研究課題
本研究では、直線磁化プラズマ乱流実験において、 乱流(ドリフト波)と流れ(帯状流)の2体系に、“孤立渦”を加えた3体系のダイナミクスを解明することを目標としている。平成29年度は、3体系における孤立渦の役割を明らかにする為に、既存の計測装置であるラングミュアプローブ(径方向多点プローブ、周方向多点プローブ)を用いて、外部制御パラメータである磁場強度と中性粒子ガス圧及びプラズマ生成パワー制御を行い、種々の乱流状態について系統的に観測を行った。加えて、無摂動な手法である、レーザー誘起蛍光法(LIF法)の開発を行った。開発においては、ヨウ素セルを用いたレーザー波長計測の高時間分解能化と蛍光計測における受光フィルターの狭帯域化及び高透過光ファイバーの採用、アイソレーションアンプの採用により、ノイズ低減・高信号化を行い、S/N(信号とノイズの強度比率)の改善を行った。さらに、静電プローブを持いた流れ計測手法である、マッハプローブをLIF法で補正可能な位置に新たに設置した。具体的な成果として、孤立渦の生成・消滅が、主に乱流とその高調波が位相変調されることに起因することが明らかになった。位相変調は、流れの変動と同期していることも分かった。乱流の振幅も流れによって変調される結果が得られたが、振幅変調だけでは、孤立渦の生成・消滅を説明できなかった。これにより、流れによって乱流の位相変調を引き起こすことが、孤立渦の生成・消滅に重要な役割を果すことが明らかとなった。
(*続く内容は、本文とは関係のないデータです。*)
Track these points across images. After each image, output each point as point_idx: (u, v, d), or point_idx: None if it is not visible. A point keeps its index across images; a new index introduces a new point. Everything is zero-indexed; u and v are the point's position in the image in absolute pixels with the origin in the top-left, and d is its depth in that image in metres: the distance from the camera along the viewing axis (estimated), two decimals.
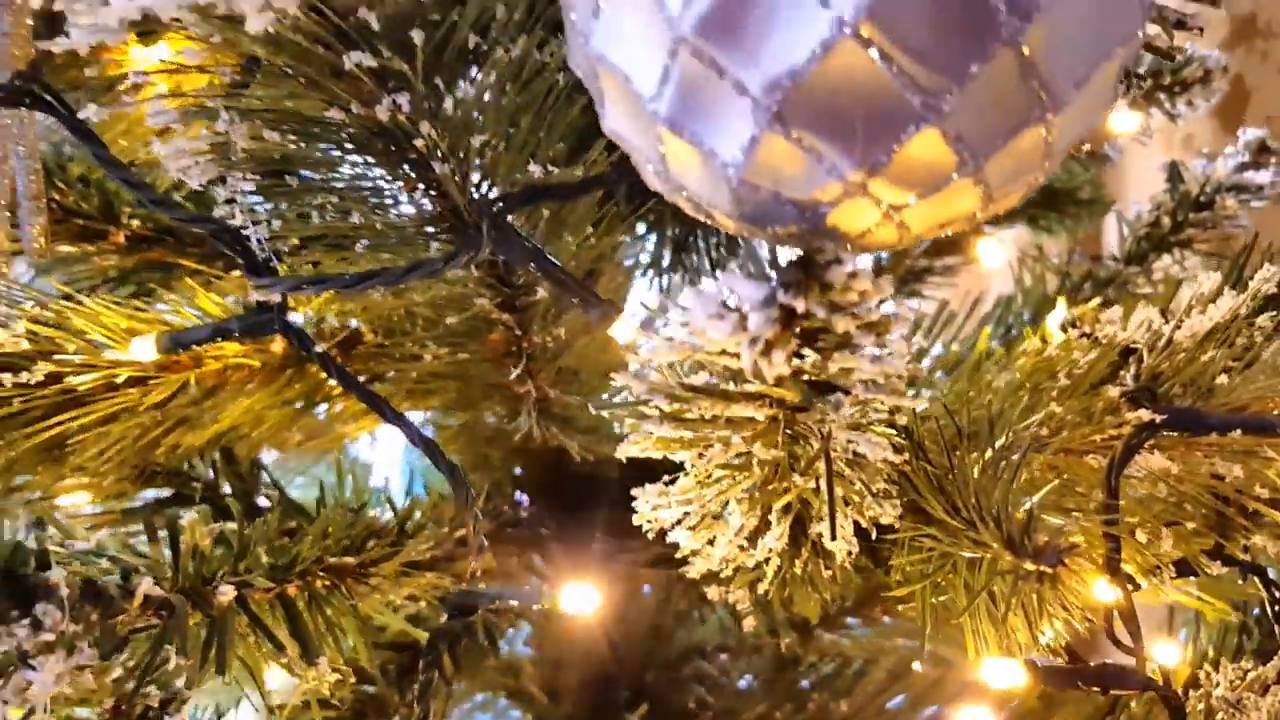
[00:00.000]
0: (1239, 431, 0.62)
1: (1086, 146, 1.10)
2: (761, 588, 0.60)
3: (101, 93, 0.70)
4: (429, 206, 0.59)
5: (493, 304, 0.66)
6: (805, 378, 0.44)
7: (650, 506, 0.53)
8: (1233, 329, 0.66)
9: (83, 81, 0.71)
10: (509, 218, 0.57)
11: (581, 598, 0.60)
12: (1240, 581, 0.72)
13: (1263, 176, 1.04)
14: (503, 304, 0.67)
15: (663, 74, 0.37)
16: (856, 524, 0.55)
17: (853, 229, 0.39)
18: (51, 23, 0.65)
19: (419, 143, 0.53)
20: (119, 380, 0.65)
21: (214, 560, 0.56)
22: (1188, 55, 0.96)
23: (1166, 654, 0.77)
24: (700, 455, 0.50)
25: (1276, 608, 0.71)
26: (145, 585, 0.50)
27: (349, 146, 0.56)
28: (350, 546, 0.65)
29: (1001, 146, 0.37)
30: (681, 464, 0.53)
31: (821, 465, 0.49)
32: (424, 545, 0.67)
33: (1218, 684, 0.70)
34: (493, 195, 0.57)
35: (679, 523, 0.55)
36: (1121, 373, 0.68)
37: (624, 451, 0.50)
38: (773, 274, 0.39)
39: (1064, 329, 0.81)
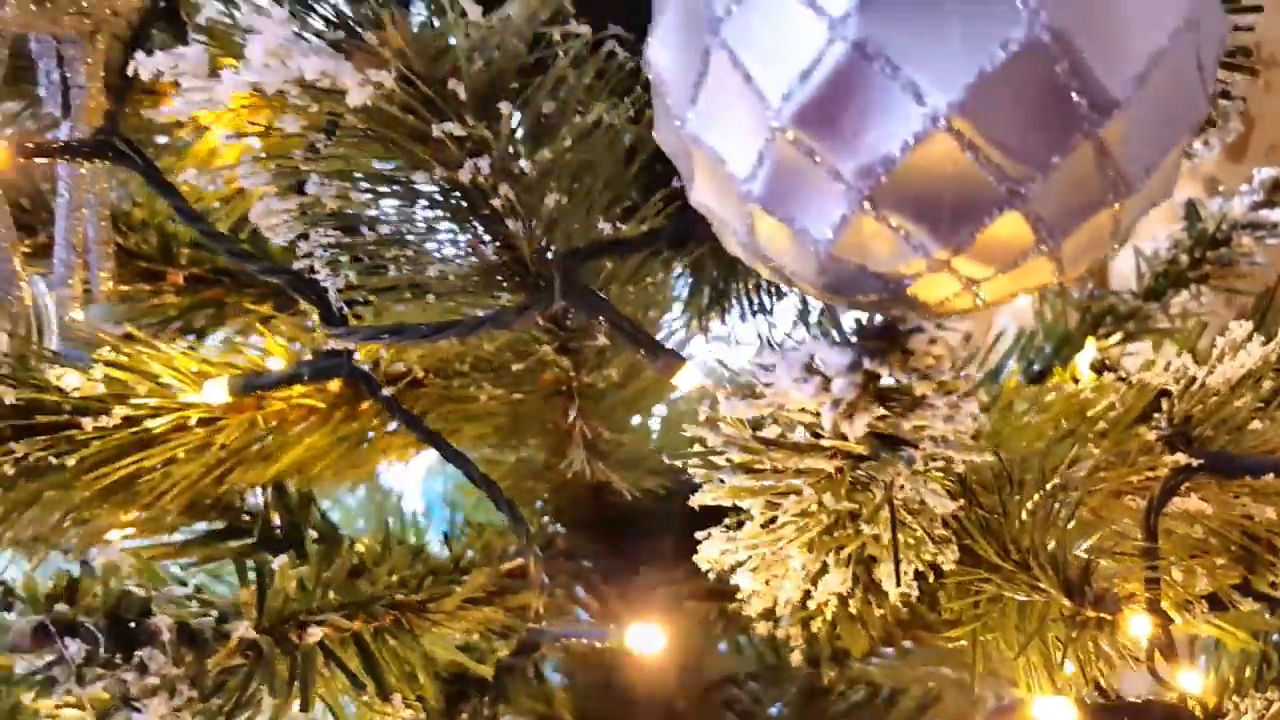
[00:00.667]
0: (1272, 475, 0.65)
1: None
2: (815, 625, 0.63)
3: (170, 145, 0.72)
4: (494, 258, 0.62)
5: (552, 349, 0.68)
6: (877, 432, 0.46)
7: (718, 552, 0.55)
8: (1263, 373, 0.68)
9: (143, 126, 0.73)
10: (578, 271, 0.59)
11: (647, 638, 0.62)
12: (1269, 615, 0.75)
13: (1277, 214, 1.07)
14: (559, 347, 0.70)
15: (758, 158, 0.40)
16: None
17: (932, 299, 0.42)
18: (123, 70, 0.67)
19: (495, 202, 0.56)
20: (190, 421, 0.67)
21: (294, 600, 0.58)
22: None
23: (1190, 682, 0.79)
24: (771, 505, 0.52)
25: None
26: (242, 629, 0.52)
27: (423, 203, 0.59)
28: (411, 583, 0.67)
29: (1077, 227, 0.39)
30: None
31: (885, 513, 0.52)
32: (481, 581, 0.69)
33: (1246, 712, 0.72)
34: (561, 250, 0.60)
35: (741, 565, 0.57)
36: (1155, 415, 0.71)
37: (698, 500, 0.52)
38: (858, 341, 0.41)
39: (1094, 369, 0.83)
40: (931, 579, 0.57)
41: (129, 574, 0.55)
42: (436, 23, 0.50)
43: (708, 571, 0.59)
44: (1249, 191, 1.08)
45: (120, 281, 0.81)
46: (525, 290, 0.62)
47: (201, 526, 0.86)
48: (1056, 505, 0.56)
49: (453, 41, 0.50)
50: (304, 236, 0.57)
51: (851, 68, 0.36)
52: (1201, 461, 0.64)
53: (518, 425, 0.80)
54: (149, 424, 0.65)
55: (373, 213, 0.57)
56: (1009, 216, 0.38)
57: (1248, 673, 0.89)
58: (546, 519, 0.96)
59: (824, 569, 0.57)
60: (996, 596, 0.57)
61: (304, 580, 0.60)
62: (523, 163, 0.55)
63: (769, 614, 0.62)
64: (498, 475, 0.87)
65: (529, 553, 0.64)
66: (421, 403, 0.78)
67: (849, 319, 0.45)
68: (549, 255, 0.61)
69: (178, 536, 0.84)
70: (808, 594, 0.59)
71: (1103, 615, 0.52)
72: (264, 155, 0.53)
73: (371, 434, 0.84)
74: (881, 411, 0.44)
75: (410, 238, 0.59)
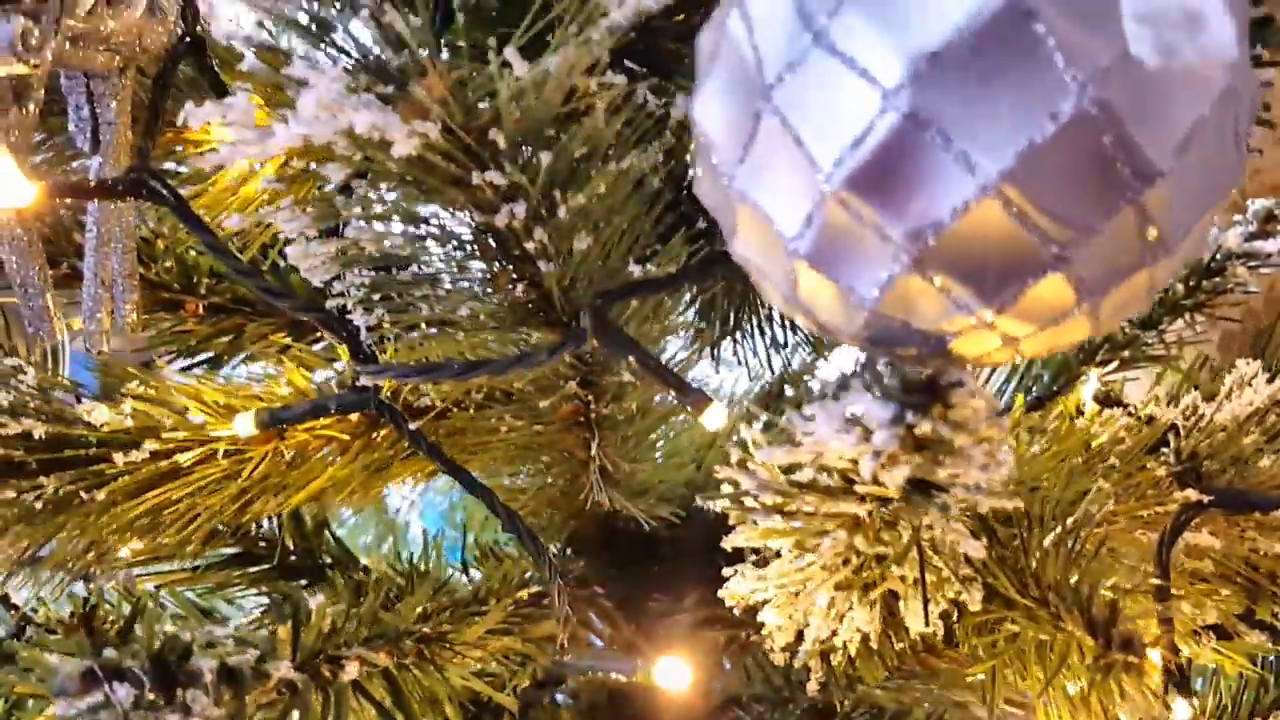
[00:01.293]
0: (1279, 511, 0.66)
1: None
2: (834, 659, 0.64)
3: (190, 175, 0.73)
4: (522, 296, 0.63)
5: (574, 383, 0.69)
6: (912, 479, 0.48)
7: (749, 590, 0.56)
8: (1270, 412, 0.70)
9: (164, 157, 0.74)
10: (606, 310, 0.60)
11: (675, 673, 0.63)
12: (1272, 644, 0.77)
13: (1271, 245, 1.09)
14: (581, 382, 0.71)
15: (806, 219, 0.41)
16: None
17: (971, 353, 0.43)
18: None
19: (529, 245, 0.57)
20: (218, 453, 0.68)
21: (325, 635, 0.59)
22: None
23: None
24: (800, 546, 0.53)
25: None
26: (283, 669, 0.52)
27: (452, 244, 0.60)
28: (436, 616, 0.68)
29: (1117, 287, 0.40)
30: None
31: (914, 554, 0.53)
32: (500, 616, 0.70)
33: None
34: (589, 289, 0.61)
35: (767, 602, 0.58)
36: (1163, 450, 0.72)
37: (731, 543, 0.53)
38: (901, 395, 0.43)
39: (1099, 401, 0.85)
40: (955, 616, 0.58)
41: (168, 612, 0.55)
42: (476, 73, 0.51)
43: (731, 608, 0.60)
44: (1242, 222, 1.10)
45: (143, 311, 0.81)
46: (550, 327, 0.63)
47: (216, 552, 0.87)
48: (1076, 541, 0.57)
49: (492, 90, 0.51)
50: (338, 276, 0.58)
51: (903, 137, 0.38)
52: (1212, 498, 0.66)
53: (537, 455, 0.81)
54: (179, 458, 0.66)
55: (407, 253, 0.58)
56: (1052, 278, 0.39)
57: (1245, 697, 0.90)
58: (555, 546, 0.97)
59: (849, 606, 0.59)
60: (1015, 634, 0.59)
61: (335, 618, 0.61)
62: (559, 209, 0.56)
63: (788, 646, 0.63)
64: (516, 504, 0.88)
65: (552, 585, 0.65)
66: (441, 432, 0.79)
67: (887, 368, 0.46)
68: (573, 294, 0.62)
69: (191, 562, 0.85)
70: (841, 636, 0.60)
71: (1130, 659, 0.53)
72: (301, 199, 0.54)
73: (390, 463, 0.85)
74: (919, 460, 0.45)
75: (443, 277, 0.60)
本成果を発表した、Plasma Conference 2017において、2017年度プラズマ・ 核融合学会賞若手学会発表賞を受賞した。
2: おおむね順調に進展している
本研究計画では、乱流(ドリフト波)・流れ(帯状流)・孤立渦の3体系における孤立渦の役割を明らかにする為に、3体系のエネルギー分配則、 3者間の駆動・減衰力の変化、孤立渦の直接的な輸送への寄与を求める。また、孤立渦の生成・消滅時における、これらの時間的変化を得ることで3者間の因果関係を明らかにする。平成29年度は、3体系における孤立渦の役割の変化を明らかにするため、外部制御パラメータスキャンにより、乱流状態が異なる状態について系統的に観測を行った。現在、観測結果を用いて解析を進めている。特に、上記で示した通り、孤立渦の形成・消滅が、流れによって乱流とその高調波の位相変調を引き起こすことに起因することが明らかになり、3者間の因果関係解明へ大きな一歩となった。一方で、揺動は、中心部においてラングミュアプローブによる摂動の影響を受ける可能性があるので、無摂動な手法で検証を行う為、レーザー誘起蛍光法(LIF法)の開発を行った。乱流揺動を測定するために、レーザー波長測定の高速化や受光系の外部ノイズ削減により、高時間分解能化とS/N改善を行った。マッハプローブによる乱流揺動測定も同時に可能とするため、マッハプローブの設置を行った。以上を総合し、おおむね順調に進展していると考えている。
今後は、平成29年度の成果を元に、プラズマ中の乱流と流れ、孤立渦の共存系において、乱流と流れ、孤立渦間の駆動減衰への寄与を求める。また、孤立渦による粒子・運動量輸送への寄与を求める。無摂動な手法で検証を行う為、平成29年度で開発したLIF測定システムによる計測も行う。S/Nが十分でない場合は、マッハプローブによる乱流測定結果をLIF法で補正する形で検証を行う。